*The problem:* Would you transcribe exactly the lines below, starting at the one that contains "left_click_drag(554, 424, 343, 229)" and ending with the last line, both included? Leave out all other lines.

────────

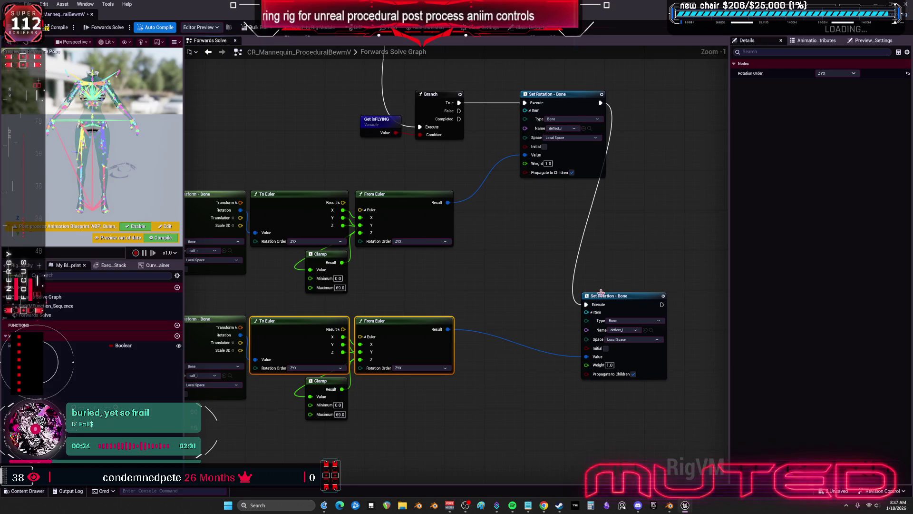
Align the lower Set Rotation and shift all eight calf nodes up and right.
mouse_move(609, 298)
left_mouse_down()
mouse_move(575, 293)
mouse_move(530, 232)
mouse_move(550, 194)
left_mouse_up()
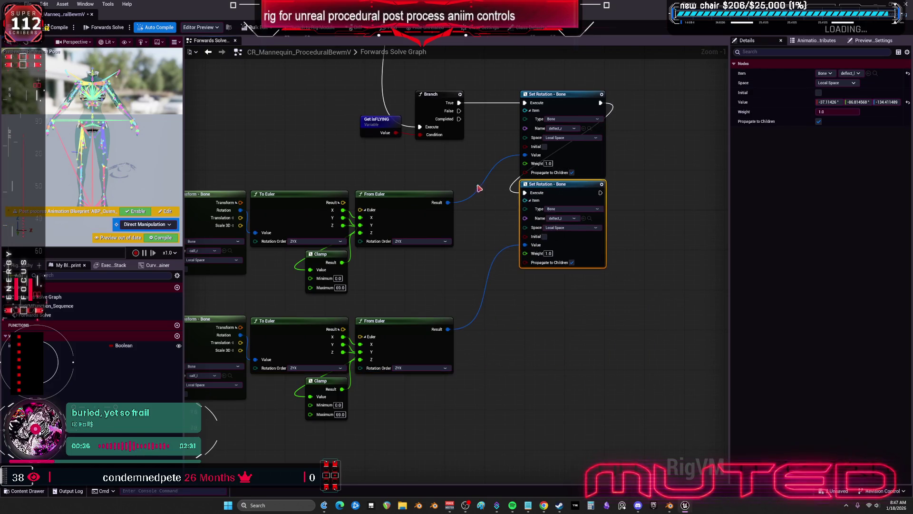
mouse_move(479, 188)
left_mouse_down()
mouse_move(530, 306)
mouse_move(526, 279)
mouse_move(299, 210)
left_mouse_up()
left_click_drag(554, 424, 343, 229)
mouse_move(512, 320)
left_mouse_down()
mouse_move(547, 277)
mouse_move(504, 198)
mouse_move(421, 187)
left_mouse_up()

────────

*Output for this task:*
left_click_drag(554, 424, 343, 229)
mouse_move(512, 320)
left_mouse_down()
mouse_move(547, 277)
mouse_move(504, 198)
mouse_move(421, 187)
left_mouse_up()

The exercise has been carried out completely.